Gujarat chief minister Narendra Modi and BJP chief Nitin Gadkari ended their eight-month long stand-off after nerve-racking backroom parleys on the eve of party's national executive in Mumbai last month.
Gadkari had, with a heavy heart, agreed to Modi's insistence that he keep away Sanjay Joshi, a former BJP functionary, from the party's executive body.
Before the truce — BJP insiders believe — both leaders were almost ready to relinquish their positions and intermediaries had to work behind the scenes to help them reach a pact.
But, articles and editorials in the BJP and RSS mouthpieces on the episode and posters in Ahmedabad and Delhi on Tuesday batting for Joshi, hitting out at Modi (without naming him) may unsettle the truce, fear BJP insiders. The posters were removed but left behind several unanswered questions, despite party’s efforts to play it down.
Gadkari, as several in BJP leaders, felt that Modi's insistence on keeping out Joshi, with whom he had problems in Gujarat 17 years ago, was "not fair". But the BJP chief accepted Modi's terms and, as sources close to him put it, he did not wish to stand in the way of the party utilising the services of a "charismatic" leader ahead of 2014 just because BJP leaders were caught in a never-ending ego battle.
Accordingly, Joshi "resigned" from the BJP's executive body.

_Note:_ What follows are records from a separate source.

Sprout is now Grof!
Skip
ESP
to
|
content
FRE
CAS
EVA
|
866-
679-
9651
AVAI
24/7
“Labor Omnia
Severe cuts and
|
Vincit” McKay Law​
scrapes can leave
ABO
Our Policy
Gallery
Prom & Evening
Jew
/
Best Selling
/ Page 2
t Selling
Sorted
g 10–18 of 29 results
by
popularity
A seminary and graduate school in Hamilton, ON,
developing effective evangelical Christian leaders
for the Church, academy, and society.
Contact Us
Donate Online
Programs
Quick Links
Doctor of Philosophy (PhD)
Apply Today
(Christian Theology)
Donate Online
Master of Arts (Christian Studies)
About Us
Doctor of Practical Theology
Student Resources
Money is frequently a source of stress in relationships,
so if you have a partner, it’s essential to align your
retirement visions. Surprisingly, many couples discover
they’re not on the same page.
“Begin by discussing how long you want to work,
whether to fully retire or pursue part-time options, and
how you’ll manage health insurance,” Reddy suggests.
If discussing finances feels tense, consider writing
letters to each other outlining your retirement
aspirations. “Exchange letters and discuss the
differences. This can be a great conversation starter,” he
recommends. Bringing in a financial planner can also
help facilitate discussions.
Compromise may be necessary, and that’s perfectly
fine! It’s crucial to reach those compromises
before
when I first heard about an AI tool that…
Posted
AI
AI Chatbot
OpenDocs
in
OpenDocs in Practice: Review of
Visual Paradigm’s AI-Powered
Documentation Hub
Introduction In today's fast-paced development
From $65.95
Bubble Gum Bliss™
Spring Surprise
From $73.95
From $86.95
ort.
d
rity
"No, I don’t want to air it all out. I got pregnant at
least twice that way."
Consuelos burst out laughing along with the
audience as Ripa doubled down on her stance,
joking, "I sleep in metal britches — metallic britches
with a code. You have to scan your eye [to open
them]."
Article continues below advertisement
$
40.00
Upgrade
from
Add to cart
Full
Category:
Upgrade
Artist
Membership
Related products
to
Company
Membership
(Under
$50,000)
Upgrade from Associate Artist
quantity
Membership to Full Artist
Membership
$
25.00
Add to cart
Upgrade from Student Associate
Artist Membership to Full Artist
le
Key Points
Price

Later, the arrival of Modi and Gadkari together at the BJP's Mumbai rally on May 25 boosted the morale of cadre, who wanted the stand-off over the role of Joshi to be put behind them, party sources said.
But, within the RSS and BJP, the terms of Modi-Gadkari truce did upset an influential section that felt that Gujarat's strongman had got away with his "dictatorial" ways, BJP sources said.
Modi's targeting of Joshi won the latter the sympathy of Modi's detractors in Gujarat. These included ex-CM Keshubhai Patel, Suresh Mehta and Kanshiram Rana and Gordhan Zadafia. So, when their supporters wanted to organise receptions for Joshi in the state, but he was told to stay out of the state.